### Task directions
Please copy out every item below, swapping "common name" for "vernacular name" wherever it appears and leaving everything else unchanged.

────────────────────

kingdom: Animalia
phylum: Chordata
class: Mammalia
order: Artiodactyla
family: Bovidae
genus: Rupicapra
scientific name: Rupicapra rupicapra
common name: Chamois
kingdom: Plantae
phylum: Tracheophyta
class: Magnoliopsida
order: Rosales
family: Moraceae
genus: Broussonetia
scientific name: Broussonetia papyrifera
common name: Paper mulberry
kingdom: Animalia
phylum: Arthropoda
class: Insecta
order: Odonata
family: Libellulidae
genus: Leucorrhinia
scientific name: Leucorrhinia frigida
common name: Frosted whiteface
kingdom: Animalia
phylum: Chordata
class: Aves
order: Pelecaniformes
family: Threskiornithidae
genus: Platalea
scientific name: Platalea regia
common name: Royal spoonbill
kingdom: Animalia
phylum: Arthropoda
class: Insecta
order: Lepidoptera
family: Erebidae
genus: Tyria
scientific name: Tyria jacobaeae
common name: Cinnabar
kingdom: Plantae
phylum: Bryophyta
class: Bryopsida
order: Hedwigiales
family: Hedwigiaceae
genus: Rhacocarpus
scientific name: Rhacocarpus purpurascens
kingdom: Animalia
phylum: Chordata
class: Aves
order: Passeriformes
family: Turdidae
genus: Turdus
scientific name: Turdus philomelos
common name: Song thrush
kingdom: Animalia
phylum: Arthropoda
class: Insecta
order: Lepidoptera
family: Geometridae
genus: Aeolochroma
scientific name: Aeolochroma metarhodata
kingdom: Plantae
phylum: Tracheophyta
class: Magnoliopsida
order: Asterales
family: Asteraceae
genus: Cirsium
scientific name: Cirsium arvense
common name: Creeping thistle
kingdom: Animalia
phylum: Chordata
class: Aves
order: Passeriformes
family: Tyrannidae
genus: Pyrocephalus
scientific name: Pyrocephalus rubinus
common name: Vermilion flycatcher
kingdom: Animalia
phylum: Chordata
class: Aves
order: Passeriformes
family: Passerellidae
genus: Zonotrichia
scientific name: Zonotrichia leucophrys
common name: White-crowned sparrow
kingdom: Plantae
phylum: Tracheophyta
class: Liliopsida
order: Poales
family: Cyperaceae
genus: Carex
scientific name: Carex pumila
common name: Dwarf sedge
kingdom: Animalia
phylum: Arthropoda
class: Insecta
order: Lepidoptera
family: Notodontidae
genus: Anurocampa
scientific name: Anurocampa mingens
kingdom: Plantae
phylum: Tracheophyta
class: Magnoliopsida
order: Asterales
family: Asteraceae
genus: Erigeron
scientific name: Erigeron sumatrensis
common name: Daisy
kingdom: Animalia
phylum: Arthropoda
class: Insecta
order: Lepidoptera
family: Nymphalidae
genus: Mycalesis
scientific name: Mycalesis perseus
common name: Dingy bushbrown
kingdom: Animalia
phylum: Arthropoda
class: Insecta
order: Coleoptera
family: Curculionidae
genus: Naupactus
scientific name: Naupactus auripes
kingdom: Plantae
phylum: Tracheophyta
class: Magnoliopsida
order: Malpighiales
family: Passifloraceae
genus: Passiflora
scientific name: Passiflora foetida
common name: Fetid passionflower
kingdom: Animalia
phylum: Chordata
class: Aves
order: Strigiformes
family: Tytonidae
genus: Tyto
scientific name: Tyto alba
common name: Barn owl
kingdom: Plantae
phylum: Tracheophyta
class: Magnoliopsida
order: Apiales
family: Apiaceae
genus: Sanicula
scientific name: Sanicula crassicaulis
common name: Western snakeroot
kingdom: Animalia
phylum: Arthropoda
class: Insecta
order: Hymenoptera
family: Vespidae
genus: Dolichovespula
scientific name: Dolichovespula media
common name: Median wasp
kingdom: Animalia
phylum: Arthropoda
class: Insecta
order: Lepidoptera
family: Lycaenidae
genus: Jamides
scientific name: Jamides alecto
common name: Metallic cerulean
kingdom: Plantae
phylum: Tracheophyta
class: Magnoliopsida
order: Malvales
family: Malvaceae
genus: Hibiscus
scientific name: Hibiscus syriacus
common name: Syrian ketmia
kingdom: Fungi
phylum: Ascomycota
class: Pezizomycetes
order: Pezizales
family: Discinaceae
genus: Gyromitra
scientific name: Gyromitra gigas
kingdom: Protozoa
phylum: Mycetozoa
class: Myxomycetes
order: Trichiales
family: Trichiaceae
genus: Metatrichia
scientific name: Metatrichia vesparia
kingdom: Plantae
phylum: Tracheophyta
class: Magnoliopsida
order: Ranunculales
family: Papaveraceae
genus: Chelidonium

────────────────────

### Finished answer
kingdom: Animalia
phylum: Chordata
class: Mammalia
order: Artiodactyla
family: Bovidae
genus: Rupicapra
scientific name: Rupicapra rupicapra
vernacular name: Chamois
kingdom: Plantae
phylum: Tracheophyta
class: Magnoliopsida
order: Rosales
family: Moraceae
genus: Broussonetia
scientific name: Broussonetia papyrifera
vernacular name: Paper mulberry
kingdom: Animalia
phylum: Arthropoda
class: Insecta
order: Odonata
family: Libellulidae
genus: Leucorrhinia
scientific name: Leucorrhinia frigida
vernacular name: Frosted whiteface
kingdom: Animalia
phylum: Chordata
class: Aves
order: Pelecaniformes
family: Threskiornithidae
genus: Platalea
scientific name: Platalea regia
vernacular name: Royal spoonbill
kingdom: Animalia
phylum: Arthropoda
class: Insecta
order: Lepidoptera
family: Erebidae
genus: Tyria
scientific name: Tyria jacobaeae
vernacular name: Cinnabar
kingdom: Plantae
phylum: Bryophyta
class: Bryopsida
order: Hedwigiales
family: Hedwigiaceae
genus: Rhacocarpus
scientific name: Rhacocarpus purpurascens
kingdom: Animalia
phylum: Chordata
class: Aves
order: Passeriformes
family: Turdidae
genus: Turdus
scientific name: Turdus philomelos
vernacular name: Song thrush
kingdom: Animalia
phylum: Arthropoda
class: Insecta
order: Lepidoptera
family: Geometridae
genus: Aeolochroma
scientific name: Aeolochroma metarhodata
kingdom: Plantae
phylum: Tracheophyta
class: Magnoliopsida
order: Asterales
family: Asteraceae
genus: Cirsium
scientific name: Cirsium arvense
vernacular name: Creeping thistle
kingdom: Animalia
phylum: Chordata
class: Aves
order: Passeriformes
family: Tyrannidae
genus: Pyrocephalus
scientific name: Pyrocephalus rubinus
vernacular name: Vermilion flycatcher
kingdom: Animalia
phylum: Chordata
class: Aves
order: Passeriformes
family: Passerellidae
genus: Zonotrichia
scientific name: Zonotrichia leucophrys
vernacular name: White-crowned sparrow
kingdom: Plantae
phylum: Tracheophyta
class: Liliopsida
order: Poales
family: Cyperaceae
genus: Carex
scientific name: Carex pumila
vernacular name: Dwarf sedge
kingdom: Animalia
phylum: Arthropoda
class: Insecta
order: Lepidoptera
family: Notodontidae
genus: Anurocampa
scientific name: Anurocampa mingens
kingdom: Plantae
phylum: Tracheophyta
class: Magnoliopsida
order: Asterales
family: Asteraceae
genus: Erigeron
scientific name: Erigeron sumatrensis
vernacular name: Daisy
kingdom: Animalia
phylum: Arthropoda
class: Insecta
order: Lepidoptera
family: Nymphalidae
genus: Mycalesis
scientific name: Mycalesis perseus
vernacular name: Dingy bushbrown
kingdom: Animalia
phylum: Arthropoda
class: Insecta
order: Coleoptera
family: Curculionidae
genus: Naupactus
scientific name: Naupactus auripes
kingdom: Plantae
phylum: Tracheophyta
class: Magnoliopsida
order: Malpighiales
family: Passifloraceae
genus: Passiflora
scientific name: Passiflora foetida
vernacular name: Fetid passionflower
kingdom: Animalia
phylum: Chordata
class: Aves
order: Strigiformes
family: Tytonidae
genus: Tyto
scientific name: Tyto alba
vernacular name: Barn owl
kingdom: Plantae
phylum: Tracheophyta
class: Magnoliopsida
order: Apiales
family: Apiaceae
genus: Sanicula
scientific name: Sanicula crassicaulis
vernacular name: Western snakeroot
kingdom: Animalia
phylum: Arthropoda
class: Insecta
order: Hymenoptera
family: Vespidae
genus: Dolichovespula
scientific name: Dolichovespula media
vernacular name: Median wasp
kingdom: Animalia
phylum: Arthropoda
class: Insecta
order: Lepidoptera
family: Lycaenidae
genus: Jamides
scientific name: Jamides alecto
vernacular name: Metallic cerulean
kingdom: Plantae
phylum: Tracheophyta
class: Magnoliopsida
order: Malvales
family: Malvaceae
genus: Hibiscus
scientific name: Hibiscus syriacus
vernacular name: Syrian ketmia
kingdom: Fungi
phylum: Ascomycota
class: Pezizomycetes
order: Pezizales
family: Discinaceae
genus: Gyromitra
scientific name: Gyromitra gigas
kingdom: Protozoa
phylum: Mycetozoa
class: Myxomycetes
order: Trichiales
family: Trichiaceae
genus: Metatrichia
scientific name: Metatrichia vesparia
kingdom: Plantae
phylum: Tracheophyta
class: Magnoliopsida
order: Ranunculales
family: Papaveraceae
genus: Chelidonium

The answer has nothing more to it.